Substitute "Latest Posts" for every occurrence of "Recent Posts" in the lines below. Leave everything else unchanged.

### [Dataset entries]
:::
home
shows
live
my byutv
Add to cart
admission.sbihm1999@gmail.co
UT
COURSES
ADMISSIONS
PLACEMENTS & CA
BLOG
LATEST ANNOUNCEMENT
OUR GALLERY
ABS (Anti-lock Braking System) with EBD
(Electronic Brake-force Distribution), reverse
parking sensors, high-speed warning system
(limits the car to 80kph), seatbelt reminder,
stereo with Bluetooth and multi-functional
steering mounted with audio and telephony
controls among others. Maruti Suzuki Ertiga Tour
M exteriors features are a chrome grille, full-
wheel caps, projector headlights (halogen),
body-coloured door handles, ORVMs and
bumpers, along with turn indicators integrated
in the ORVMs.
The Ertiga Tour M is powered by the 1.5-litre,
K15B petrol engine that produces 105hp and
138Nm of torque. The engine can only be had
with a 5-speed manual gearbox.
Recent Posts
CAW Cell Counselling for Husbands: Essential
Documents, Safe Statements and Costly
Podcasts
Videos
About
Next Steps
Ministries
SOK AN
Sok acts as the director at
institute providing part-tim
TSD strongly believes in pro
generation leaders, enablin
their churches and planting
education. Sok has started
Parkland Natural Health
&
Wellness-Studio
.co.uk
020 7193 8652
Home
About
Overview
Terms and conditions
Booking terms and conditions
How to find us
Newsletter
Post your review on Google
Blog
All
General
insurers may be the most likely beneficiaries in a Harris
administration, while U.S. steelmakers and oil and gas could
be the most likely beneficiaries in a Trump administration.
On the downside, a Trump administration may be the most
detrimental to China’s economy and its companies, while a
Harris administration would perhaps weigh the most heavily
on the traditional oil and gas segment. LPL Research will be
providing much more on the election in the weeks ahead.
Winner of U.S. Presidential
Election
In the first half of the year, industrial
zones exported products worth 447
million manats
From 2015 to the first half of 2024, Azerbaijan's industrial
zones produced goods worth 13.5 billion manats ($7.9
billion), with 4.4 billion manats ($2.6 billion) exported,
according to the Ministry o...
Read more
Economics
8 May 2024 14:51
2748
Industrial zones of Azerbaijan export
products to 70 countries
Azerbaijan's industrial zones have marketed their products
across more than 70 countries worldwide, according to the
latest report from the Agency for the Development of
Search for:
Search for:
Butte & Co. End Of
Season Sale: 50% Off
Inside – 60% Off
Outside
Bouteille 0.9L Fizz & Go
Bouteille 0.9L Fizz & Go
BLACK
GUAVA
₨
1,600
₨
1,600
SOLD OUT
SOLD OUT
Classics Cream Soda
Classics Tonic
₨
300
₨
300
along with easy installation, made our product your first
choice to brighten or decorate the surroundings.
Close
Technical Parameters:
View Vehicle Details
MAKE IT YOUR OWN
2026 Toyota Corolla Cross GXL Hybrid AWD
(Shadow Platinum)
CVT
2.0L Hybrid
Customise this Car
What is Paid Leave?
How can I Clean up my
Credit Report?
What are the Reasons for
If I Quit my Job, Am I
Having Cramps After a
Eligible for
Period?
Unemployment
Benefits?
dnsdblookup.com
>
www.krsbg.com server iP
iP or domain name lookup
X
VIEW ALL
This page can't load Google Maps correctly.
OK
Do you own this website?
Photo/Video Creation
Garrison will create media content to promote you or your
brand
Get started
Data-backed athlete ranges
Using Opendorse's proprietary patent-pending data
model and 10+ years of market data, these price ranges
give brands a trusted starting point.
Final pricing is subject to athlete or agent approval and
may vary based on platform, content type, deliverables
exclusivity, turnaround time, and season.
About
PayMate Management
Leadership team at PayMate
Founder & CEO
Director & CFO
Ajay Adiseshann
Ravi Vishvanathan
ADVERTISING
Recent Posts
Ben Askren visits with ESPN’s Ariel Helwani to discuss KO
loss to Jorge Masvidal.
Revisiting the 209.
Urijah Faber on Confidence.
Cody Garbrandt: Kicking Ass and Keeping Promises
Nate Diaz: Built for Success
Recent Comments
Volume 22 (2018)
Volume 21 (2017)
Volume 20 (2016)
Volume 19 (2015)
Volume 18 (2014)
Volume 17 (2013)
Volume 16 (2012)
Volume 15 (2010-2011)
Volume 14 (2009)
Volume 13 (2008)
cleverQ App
:::
### [Reply]
home
shows
live
my byutv
Add to cart
admission.sbihm1999@gmail.co
UT
COURSES
ADMISSIONS
PLACEMENTS & CA
BLOG
LATEST ANNOUNCEMENT
OUR GALLERY
ABS (Anti-lock Braking System) with EBD
(Electronic Brake-force Distribution), reverse
parking sensors, high-speed warning system
(limits the car to 80kph), seatbelt reminder,
stereo with Bluetooth and multi-functional
steering mounted with audio and telephony
controls among others. Maruti Suzuki Ertiga Tour
M exteriors features are a chrome grille, full-
wheel caps, projector headlights (halogen),
body-coloured door handles, ORVMs and
bumpers, along with turn indicators integrated
in the ORVMs.
The Ertiga Tour M is powered by the 1.5-litre,
K15B petrol engine that produces 105hp and
138Nm of torque. The engine can only be had
with a 5-speed manual gearbox.
Latest Posts
CAW Cell Counselling for Husbands: Essential
Documents, Safe Statements and Costly
Podcasts
Videos
About
Next Steps
Ministries
SOK AN
Sok acts as the director at
institute providing part-tim
TSD strongly believes in pro
generation leaders, enablin
their churches and planting
education. Sok has started
Parkland Natural Health
&
Wellness-Studio
.co.uk
020 7193 8652
Home
About
Overview
Terms and conditions
Booking terms and conditions
How to find us
Newsletter
Post your review on Google
Blog
All
General
insurers may be the most likely beneficiaries in a Harris
administration, while U.S. steelmakers and oil and gas could
be the most likely beneficiaries in a Trump administration.
On the downside, a Trump administration may be the most
detrimental to China’s economy and its companies, while a
Harris administration would perhaps weigh the most heavily
on the traditional oil and gas segment. LPL Research will be
providing much more on the election in the weeks ahead.
Winner of U.S. Presidential
Election
In the first half of the year, industrial
zones exported products worth 447
million manats
From 2015 to the first half of 2024, Azerbaijan's industrial
zones produced goods worth 13.5 billion manats ($7.9
billion), with 4.4 billion manats ($2.6 billion) exported,
according to the Ministry o...
Read more
Economics
8 May 2024 14:51
2748
Industrial zones of Azerbaijan export
products to 70 countries
Azerbaijan's industrial zones have marketed their products
across more than 70 countries worldwide, according to the
latest report from the Agency for the Development of
Search for:
Search for:
Butte & Co. End Of
Season Sale: 50% Off
Inside – 60% Off
Outside
Bouteille 0.9L Fizz & Go
Bouteille 0.9L Fizz & Go
BLACK
GUAVA
₨
1,600
₨
1,600
SOLD OUT
SOLD OUT
Classics Cream Soda
Classics Tonic
₨
300
₨
300
along with easy installation, made our product your first
choice to brighten or decorate the surroundings.
Close
Technical Parameters:
View Vehicle Details
MAKE IT YOUR OWN
2026 Toyota Corolla Cross GXL Hybrid AWD
(Shadow Platinum)
CVT
2.0L Hybrid
Customise this Car
What is Paid Leave?
How can I Clean up my
Credit Report?
What are the Reasons for
If I Quit my Job, Am I
Having Cramps After a
Eligible for
Period?
Unemployment
Benefits?
dnsdblookup.com
>
www.krsbg.com server iP
iP or domain name lookup
X
VIEW ALL
This page can't load Google Maps correctly.
OK
Do you own this website?
Photo/Video Creation
Garrison will create media content to promote you or your
brand
Get started
Data-backed athlete ranges
Using Opendorse's proprietary patent-pending data
model and 10+ years of market data, these price ranges
give brands a trusted starting point.
Final pricing is subject to athlete or agent approval and
may vary based on platform, content type, deliverables
exclusivity, turnaround time, and season.
About
PayMate Management
Leadership team at PayMate
Founder & CEO
Director & CFO
Ajay Adiseshann
Ravi Vishvanathan
ADVERTISING
Latest Posts
Ben Askren visits with ESPN’s Ariel Helwani to discuss KO
loss to Jorge Masvidal.
Revisiting the 209.
Urijah Faber on Confidence.
Cody Garbrandt: Kicking Ass and Keeping Promises
Nate Diaz: Built for Success
Recent Comments
Volume 22 (2018)
Volume 21 (2017)
Volume 20 (2016)
Volume 19 (2015)
Volume 18 (2014)
Volume 17 (2013)
Volume 16 (2012)
Volume 15 (2010-2011)
Volume 14 (2009)
Volume 13 (2008)
cleverQ App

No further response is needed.